AI@Edge - Edge AI deploys AI applications to devices in the physical world, from transportation to medicine to the Internet of Things (IoT). Dr. Ferrier will also discuss the work she’s doing at Argonne to bring AI to the Edge in high-performance computing.
About the Speakers
Taylor Childers has a Ph.D. in Physics from Univ. of Minnesota. He worked at the CERN laboratory in Geneva, Switzerland for six years as a member of the ATLAS experiment and a co-author of the Higgs Boson discovery paper in July 2012. He has worked in physics analysis, workflows, and simulation from scaling on DOE supercomputers to fast custom electronics (ASIC/FPGA). He applies deep learning to science domain problems, including using Graph Neural Networks to perform semantic segmentation to associate each of the 100 million pixels of the ATLAS detector to particles originating from the proton collisions.

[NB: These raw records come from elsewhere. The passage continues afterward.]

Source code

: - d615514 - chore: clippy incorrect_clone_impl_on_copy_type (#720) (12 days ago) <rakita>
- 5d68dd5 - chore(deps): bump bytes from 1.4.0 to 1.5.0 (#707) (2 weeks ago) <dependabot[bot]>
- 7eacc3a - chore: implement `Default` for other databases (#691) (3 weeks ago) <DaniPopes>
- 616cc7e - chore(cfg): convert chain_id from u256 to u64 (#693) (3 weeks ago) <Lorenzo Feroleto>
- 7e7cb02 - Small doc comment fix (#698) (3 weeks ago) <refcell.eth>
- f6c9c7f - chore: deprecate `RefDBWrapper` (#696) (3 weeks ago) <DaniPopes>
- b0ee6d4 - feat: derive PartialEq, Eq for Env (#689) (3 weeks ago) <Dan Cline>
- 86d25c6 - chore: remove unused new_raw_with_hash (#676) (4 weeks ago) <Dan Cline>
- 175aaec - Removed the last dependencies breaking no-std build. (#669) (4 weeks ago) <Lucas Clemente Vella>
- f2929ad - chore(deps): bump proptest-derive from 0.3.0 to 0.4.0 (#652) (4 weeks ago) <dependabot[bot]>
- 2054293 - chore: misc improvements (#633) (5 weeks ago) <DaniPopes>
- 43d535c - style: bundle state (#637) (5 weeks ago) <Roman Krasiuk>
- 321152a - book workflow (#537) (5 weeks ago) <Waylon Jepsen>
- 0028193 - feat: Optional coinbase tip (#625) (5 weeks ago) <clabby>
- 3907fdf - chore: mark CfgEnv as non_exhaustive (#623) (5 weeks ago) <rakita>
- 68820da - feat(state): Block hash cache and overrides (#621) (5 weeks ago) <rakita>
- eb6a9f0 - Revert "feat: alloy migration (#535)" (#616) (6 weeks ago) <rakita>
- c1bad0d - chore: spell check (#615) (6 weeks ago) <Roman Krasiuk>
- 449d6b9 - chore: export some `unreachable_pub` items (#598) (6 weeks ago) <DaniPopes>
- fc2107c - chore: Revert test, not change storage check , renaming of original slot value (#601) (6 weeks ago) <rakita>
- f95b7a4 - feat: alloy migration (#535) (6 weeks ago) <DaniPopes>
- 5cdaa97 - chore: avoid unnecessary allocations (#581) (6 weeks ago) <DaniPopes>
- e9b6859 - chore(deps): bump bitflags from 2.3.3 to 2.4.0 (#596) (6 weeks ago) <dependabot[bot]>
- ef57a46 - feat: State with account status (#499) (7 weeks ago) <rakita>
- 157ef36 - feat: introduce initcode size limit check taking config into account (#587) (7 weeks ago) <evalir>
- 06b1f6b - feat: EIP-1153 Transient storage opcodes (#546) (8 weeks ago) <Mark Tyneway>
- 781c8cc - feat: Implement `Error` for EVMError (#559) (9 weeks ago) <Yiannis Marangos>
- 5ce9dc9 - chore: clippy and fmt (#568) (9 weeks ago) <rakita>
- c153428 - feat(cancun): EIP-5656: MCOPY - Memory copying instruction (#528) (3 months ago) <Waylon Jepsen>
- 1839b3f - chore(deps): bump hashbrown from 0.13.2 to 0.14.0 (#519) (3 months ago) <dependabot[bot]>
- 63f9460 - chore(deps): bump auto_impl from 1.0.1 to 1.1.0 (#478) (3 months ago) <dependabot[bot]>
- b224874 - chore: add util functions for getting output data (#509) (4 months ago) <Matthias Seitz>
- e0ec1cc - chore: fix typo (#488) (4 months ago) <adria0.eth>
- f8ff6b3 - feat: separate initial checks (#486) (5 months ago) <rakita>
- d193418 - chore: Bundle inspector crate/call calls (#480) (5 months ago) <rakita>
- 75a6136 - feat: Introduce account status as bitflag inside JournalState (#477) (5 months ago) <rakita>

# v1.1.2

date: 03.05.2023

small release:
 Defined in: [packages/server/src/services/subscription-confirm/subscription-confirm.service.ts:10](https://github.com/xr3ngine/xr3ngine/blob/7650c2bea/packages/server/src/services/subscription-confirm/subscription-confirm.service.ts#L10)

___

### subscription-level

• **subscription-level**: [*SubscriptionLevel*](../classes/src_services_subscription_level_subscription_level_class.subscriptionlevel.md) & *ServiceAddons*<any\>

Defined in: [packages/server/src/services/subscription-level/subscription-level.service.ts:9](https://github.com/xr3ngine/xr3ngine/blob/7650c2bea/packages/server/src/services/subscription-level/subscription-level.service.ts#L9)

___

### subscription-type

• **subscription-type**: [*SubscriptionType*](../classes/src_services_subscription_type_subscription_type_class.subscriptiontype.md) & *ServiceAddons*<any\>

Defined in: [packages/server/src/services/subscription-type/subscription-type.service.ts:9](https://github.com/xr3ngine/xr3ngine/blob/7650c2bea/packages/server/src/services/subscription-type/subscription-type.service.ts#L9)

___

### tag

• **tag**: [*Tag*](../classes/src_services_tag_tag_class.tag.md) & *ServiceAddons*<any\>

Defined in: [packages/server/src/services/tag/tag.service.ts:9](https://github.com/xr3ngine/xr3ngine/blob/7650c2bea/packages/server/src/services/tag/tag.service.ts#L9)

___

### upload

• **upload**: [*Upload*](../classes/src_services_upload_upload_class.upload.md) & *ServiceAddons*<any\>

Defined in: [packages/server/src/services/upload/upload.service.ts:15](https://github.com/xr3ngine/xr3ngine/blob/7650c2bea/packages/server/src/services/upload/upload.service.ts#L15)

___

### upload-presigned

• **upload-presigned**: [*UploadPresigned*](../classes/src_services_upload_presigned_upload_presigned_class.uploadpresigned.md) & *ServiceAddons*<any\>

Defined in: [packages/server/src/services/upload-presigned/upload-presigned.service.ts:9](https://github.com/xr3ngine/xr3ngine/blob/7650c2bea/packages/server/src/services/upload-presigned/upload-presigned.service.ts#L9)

He is currently working with scientists from different domains to apply deep learning to their datasets and take advantage of Exascale supercomputers arriving in the next few years.
Nicola Ferrier received her doctorate from Harvard University in 1992. After postdoctoral fellowships at Oxford University and Harvard, she joined the Department of Mechanical Engineering at the University of Wisconsin (UW)-Madison in 1996. She became an associate professor in 2003 and professor in 2009. She received the NSF CAREER award (1997) and the UW Vilas Associates Professorship (1999) and the UW Honored Instructor Award (2009). She joined the Mathematics and Computer Science Division at Argonne in 2013. Ferrier’s research interests are in the use of computer vision (digital images) to control robots, machinery, and devices, with applications as diverse as medical systems, manufacturing, and projects that facilitate “scientific discovery” (such as her recent project using machine vision and robotics for plant phenotype studies).